• **Work request**
Quote the records below in full, exactly as given, with the images taken out.

• **Records provided**
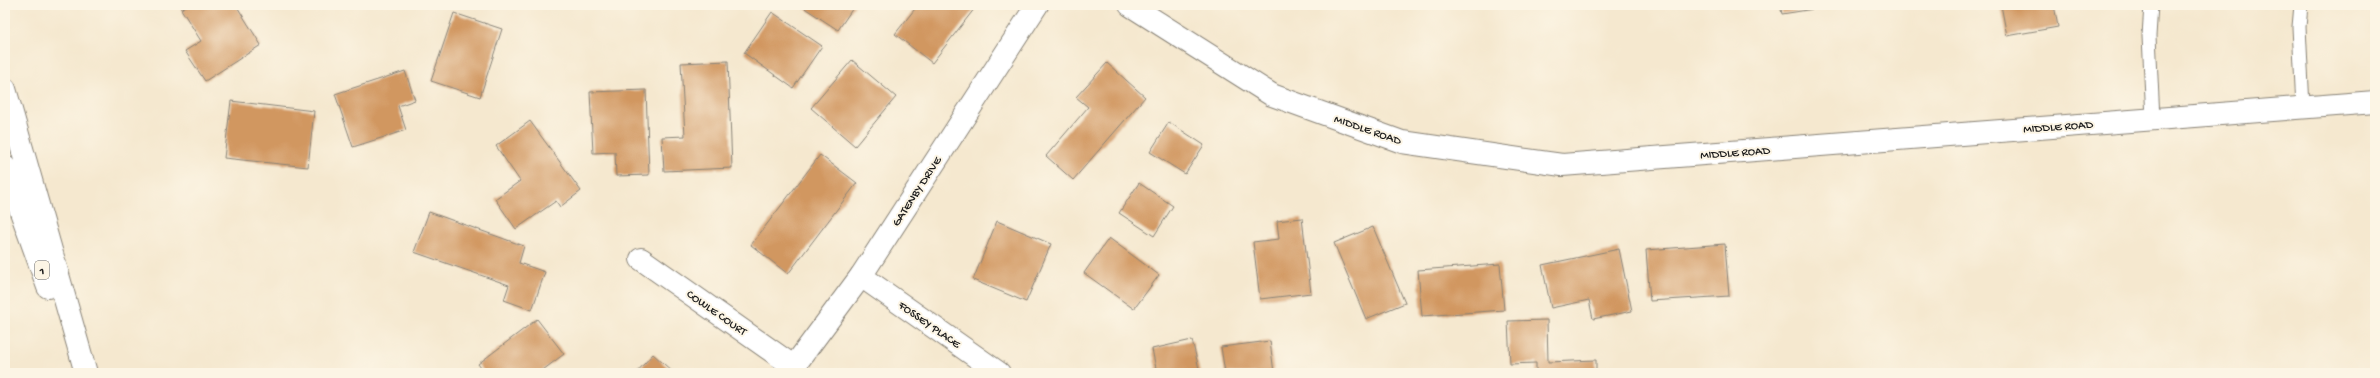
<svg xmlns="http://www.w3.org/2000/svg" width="2380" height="378" font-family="'Gochi Hand',sans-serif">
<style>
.building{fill:#d19761}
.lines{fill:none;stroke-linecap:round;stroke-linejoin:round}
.service-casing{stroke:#888276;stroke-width:15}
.minor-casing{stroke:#888276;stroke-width:24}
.secondary-casing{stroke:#888276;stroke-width:24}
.motorway-casing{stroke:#888276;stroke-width:24}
.service{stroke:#fff;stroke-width:13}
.minor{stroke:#fff;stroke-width:22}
.secondary{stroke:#fff;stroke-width:22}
.motorway{stroke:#fff;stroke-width:22}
.labels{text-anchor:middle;stroke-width:4;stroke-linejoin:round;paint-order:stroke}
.shield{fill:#fcf5e5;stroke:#5f5d58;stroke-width:1}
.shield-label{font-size:11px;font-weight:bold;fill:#1c1c1c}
.street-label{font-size:12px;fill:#1c1c1c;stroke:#fcf5e5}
</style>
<rect width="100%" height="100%" fill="#fcf5e5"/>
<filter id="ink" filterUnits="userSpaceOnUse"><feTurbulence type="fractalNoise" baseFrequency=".025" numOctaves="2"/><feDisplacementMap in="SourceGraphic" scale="8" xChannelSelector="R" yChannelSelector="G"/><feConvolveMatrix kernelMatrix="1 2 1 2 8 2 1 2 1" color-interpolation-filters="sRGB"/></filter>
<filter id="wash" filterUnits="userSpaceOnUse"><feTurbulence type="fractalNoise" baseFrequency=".012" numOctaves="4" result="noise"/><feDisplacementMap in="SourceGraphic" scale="16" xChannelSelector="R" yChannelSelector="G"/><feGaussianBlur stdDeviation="0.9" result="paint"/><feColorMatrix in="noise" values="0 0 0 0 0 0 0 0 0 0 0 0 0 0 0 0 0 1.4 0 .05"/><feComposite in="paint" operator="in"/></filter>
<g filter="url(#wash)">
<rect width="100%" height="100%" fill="#f5e8cf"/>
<g id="blocks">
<g class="building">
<path d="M188 5H236L261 45 205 81 185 51 201 41 181 9Z"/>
<path d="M800 5H855L838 30Z"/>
<path d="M918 5H971L975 8 932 63 895 34Z"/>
<path d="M1780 5H1833V6L1782 14Z"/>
<path d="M2001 5H2054L2058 27 2007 36Z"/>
<path d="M772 12 822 46 793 88 744 53Z"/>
<path d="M454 13 502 29 480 97 431 81Z"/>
<path d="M852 60 896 97 855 146 811 108Z"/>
<path d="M728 61 732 168 664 171 662 137 685 136 681 63Z"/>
<path d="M1107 63 1145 97 1073 180 1046 156 1088 107 1076 97Z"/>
<path d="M405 71 415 100 398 106 406 130 353 147 335 94Z"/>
<path d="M646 90 649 175 616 176 615 152 593 153 590 92Z"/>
<path d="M231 101 314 111 308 167 224 158Z"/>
<path d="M530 121 581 191 560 207 556 201 516 229 495 199 520 181 496 146Z"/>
<path d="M1169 122 1204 145 1185 174 1150 152Z"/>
<path d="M820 155 857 183 788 274 751 245Z"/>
<path d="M1139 183 1173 206 1154 236 1119 213Z"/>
<path d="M429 212 524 246 519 263 545 272 532 310 504 300 509 285 414 252Z"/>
<path d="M1302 218 1311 293 1260 299 1253 242 1279 239 1277 221Z"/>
<path d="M997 221 1051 244 1026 302 973 280Z"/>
<path d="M1373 227 1405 303 1366 319 1334 243Z"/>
<path d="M1109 238 1159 275 1134 309 1084 273Z"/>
<path d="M1725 244 1729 296 1650 301 1646 250Z"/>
<path d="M1619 249 1632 311 1593 319 1589 300 1551 308 1542 265Z"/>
<path d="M1500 264 1504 310 1422 316 1418 270Z"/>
<path d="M537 319 564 354 539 373H485L478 364Z"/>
<path d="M1547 320 1548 362 1596 360V373H1536V363L1510 364 1508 321Z"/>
<path d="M1192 340 1200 373H1157L1152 349Z"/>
<path d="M1270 341 1274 373H1225L1221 347Z"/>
<path d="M653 354 674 373H636Z"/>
</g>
</g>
</g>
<g filter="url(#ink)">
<use href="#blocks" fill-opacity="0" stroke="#888276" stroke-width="1"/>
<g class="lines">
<defs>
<g id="service">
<path d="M2151 5 2149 36 2153 119"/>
<path d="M2301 5 2299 27 2303 107"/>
</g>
<g id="minor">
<path d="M641 259 793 366"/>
<path d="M861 276 999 373"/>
<path d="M789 373 861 276 1037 5"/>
</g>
<path id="secondary" d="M1130 5 1272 95 1402 142 1562 165 2375 102"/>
<g id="motorway">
<path d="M5 89 86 373"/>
<path d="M5 167 48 287"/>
</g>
</defs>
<use href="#service" class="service-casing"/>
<use href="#minor" class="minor-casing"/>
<use href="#secondary" class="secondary-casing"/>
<use href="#motorway" class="motorway-casing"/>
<use href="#service" class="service"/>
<use href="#minor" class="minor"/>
<use href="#secondary" class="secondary"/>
<use href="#motorway" class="motorway"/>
</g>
</g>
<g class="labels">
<rect class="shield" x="35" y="261" width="14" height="18" rx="3"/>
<g class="shield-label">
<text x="42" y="274">1</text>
</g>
<g class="street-label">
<text transform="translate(2058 126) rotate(-4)" y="4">MIDDLE ROAD</text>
<text transform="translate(1368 129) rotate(19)" y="4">MIDDLE ROAD</text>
<text transform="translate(1735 152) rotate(-4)" y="4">MIDDLE ROAD</text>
<text transform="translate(916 191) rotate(-57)" y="4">GATENBY DRIVE</text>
<text transform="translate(717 312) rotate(35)" y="4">COWLE COURT</text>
<text transform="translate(930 324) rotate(35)" y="4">FOSSEY PLACE</text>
</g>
</g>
<rect width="2380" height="378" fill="none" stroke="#fcf5e5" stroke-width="20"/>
</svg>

• **Your solution**
<svg xmlns="http://www.w3.org/2000/svg" width="2380" height="378" font-family="'Gochi Hand',sans-serif">
<style>
.building{fill:#d19761}
.lines{fill:none;stroke-linecap:round;stroke-linejoin:round}
.service-casing{stroke:#888276;stroke-width:15}
.minor-casing{stroke:#888276;stroke-width:24}
.secondary-casing{stroke:#888276;stroke-width:24}
.motorway-casing{stroke:#888276;stroke-width:24}
.service{stroke:#fff;stroke-width:13}
.minor{stroke:#fff;stroke-width:22}
.secondary{stroke:#fff;stroke-width:22}
.motorway{stroke:#fff;stroke-width:22}
.labels{text-anchor:middle;stroke-width:4;stroke-linejoin:round;paint-order:stroke}
.shield{fill:#fcf5e5;stroke:#5f5d58;stroke-width:1}
.shield-label{font-size:11px;font-weight:bold;fill:#1c1c1c}
.street-label{font-size:12px;fill:#1c1c1c;stroke:#fcf5e5}
</style>
<rect width="100%" height="100%" fill="#fcf5e5"/>
<filter id="ink" filterUnits="userSpaceOnUse"><feTurbulence type="fractalNoise" baseFrequency=".025" numOctaves="2"/><feDisplacementMap in="SourceGraphic" scale="8" xChannelSelector="R" yChannelSelector="G"/><feConvolveMatrix kernelMatrix="1 2 1 2 8 2 1 2 1" color-interpolation-filters="sRGB"/></filter>
<filter id="wash" filterUnits="userSpaceOnUse"><feTurbulence type="fractalNoise" baseFrequency=".012" numOctaves="4" result="noise"/><feDisplacementMap in="SourceGraphic" scale="16" xChannelSelector="R" yChannelSelector="G"/><feGaussianBlur stdDeviation="0.9" result="paint"/><feColorMatrix in="noise" values="0 0 0 0 0 0 0 0 0 0 0 0 0 0 0 0 0 1.4 0 .05"/><feComposite in="paint" operator="in"/></filter>
<g filter="url(#wash)">
<rect width="100%" height="100%" fill="#f5e8cf"/>
<g id="blocks">
<g class="building">
<path d="M188 5H236L261 45 205 81 185 51 201 41 181 9Z"/>
<path d="M800 5H855L838 30Z"/>
<path d="M918 5H971L975 8 932 63 895 34Z"/>
<path d="M1780 5H1833V6L1782 14Z"/>
<path d="M2001 5H2054L2058 27 2007 36Z"/>
<path d="M772 12 822 46 793 88 744 53Z"/>
<path d="M454 13 502 29 480 97 431 81Z"/>
<path d="M852 60 896 97 855 146 811 108Z"/>
<path d="M728 61 732 168 664 171 662 137 685 136 681 63Z"/>
<path d="M1107 63 1145 97 1073 180 1046 156 1088 107 1076 97Z"/>
<path d="M405 71 415 100 398 106 406 130 353 147 335 94Z"/>
<path d="M646 90 649 175 616 176 615 152 593 153 590 92Z"/>
<path d="M231 101 314 111 308 167 224 158Z"/>
<path d="M530 121 581 191 560 207 556 201 516 229 495 199 520 181 496 146Z"/>
<path d="M1169 122 1204 145 1185 174 1150 152Z"/>
<path d="M820 155 857 183 788 274 751 245Z"/>
<path d="M1139 183 1173 206 1154 236 1119 213Z"/>
<path d="M429 212 524 246 519 263 545 272 532 310 504 300 509 285 414 252Z"/>
<path d="M1302 218 1311 293 1260 299 1253 242 1279 239 1277 221Z"/>
<path d="M997 221 1051 244 1026 302 973 280Z"/>
<path d="M1373 227 1405 303 1366 319 1334 243Z"/>
<path d="M1109 238 1159 275 1134 309 1084 273Z"/>
<path d="M1725 244 1729 296 1650 301 1646 250Z"/>
<path d="M1619 249 1632 311 1593 319 1589 300 1551 308 1542 265Z"/>
<path d="M1500 264 1504 310 1422 316 1418 270Z"/>
<path d="M537 319 564 354 539 373H485L478 364Z"/>
<path d="M1547 320 1548 362 1596 360V373H1536V363L1510 364 1508 321Z"/>
<path d="M1192 340 1200 373H1157L1152 349Z"/>
<path d="M1270 341 1274 373H1225L1221 347Z"/>
<path d="M653 354 674 373H636Z"/>
</g>
</g>
</g>
<g filter="url(#ink)">
<use href="#blocks" fill-opacity="0" stroke="#888276" stroke-width="1"/>
<g class="lines">
<defs>
<g id="service">
<path d="M2151 5 2149 36 2153 119"/>
<path d="M2301 5 2299 27 2303 107"/>
</g>
<g id="minor">
<path d="M641 259 793 366"/>
<path d="M861 276 999 373"/>
<path d="M789 373 861 276 1037 5"/>
</g>
<path id="secondary" d="M1130 5 1272 95 1402 142 1562 165 2375 102"/>
<g id="motorway">
<path d="M5 89 86 373"/>
<path d="M5 167 48 287"/>
</g>
</defs>
<use href="#service" class="service-casing"/>
<use href="#minor" class="minor-casing"/>
<use href="#secondary" class="secondary-casing"/>
<use href="#motorway" class="motorway-casing"/>
<use href="#service" class="service"/>
<use href="#minor" class="minor"/>
<use href="#secondary" class="secondary"/>
<use href="#motorway" class="motorway"/>
</g>
</g>
<g class="labels">
<rect class="shield" x="35" y="261" width="14" height="18" rx="3"/>
<g class="shield-label">
<text x="42" y="274">1</text>
</g>
<g class="street-label">
<text transform="translate(2058 126) rotate(-4)" y="4">MIDDLE ROAD</text>
<text transform="translate(1368 129) rotate(19)" y="4">MIDDLE ROAD</text>
<text transform="translate(1735 152) rotate(-4)" y="4">MIDDLE ROAD</text>
<text transform="translate(916 191) rotate(-57)" y="4">GATENBY DRIVE</text>
<text transform="translate(717 312) rotate(35)" y="4">COWLE COURT</text>
<text transform="translate(930 324) rotate(35)" y="4">FOSSEY PLACE</text>
</g>
</g>
<rect width="2380" height="378" fill="none" stroke="#fcf5e5" stroke-width="20"/>
</svg>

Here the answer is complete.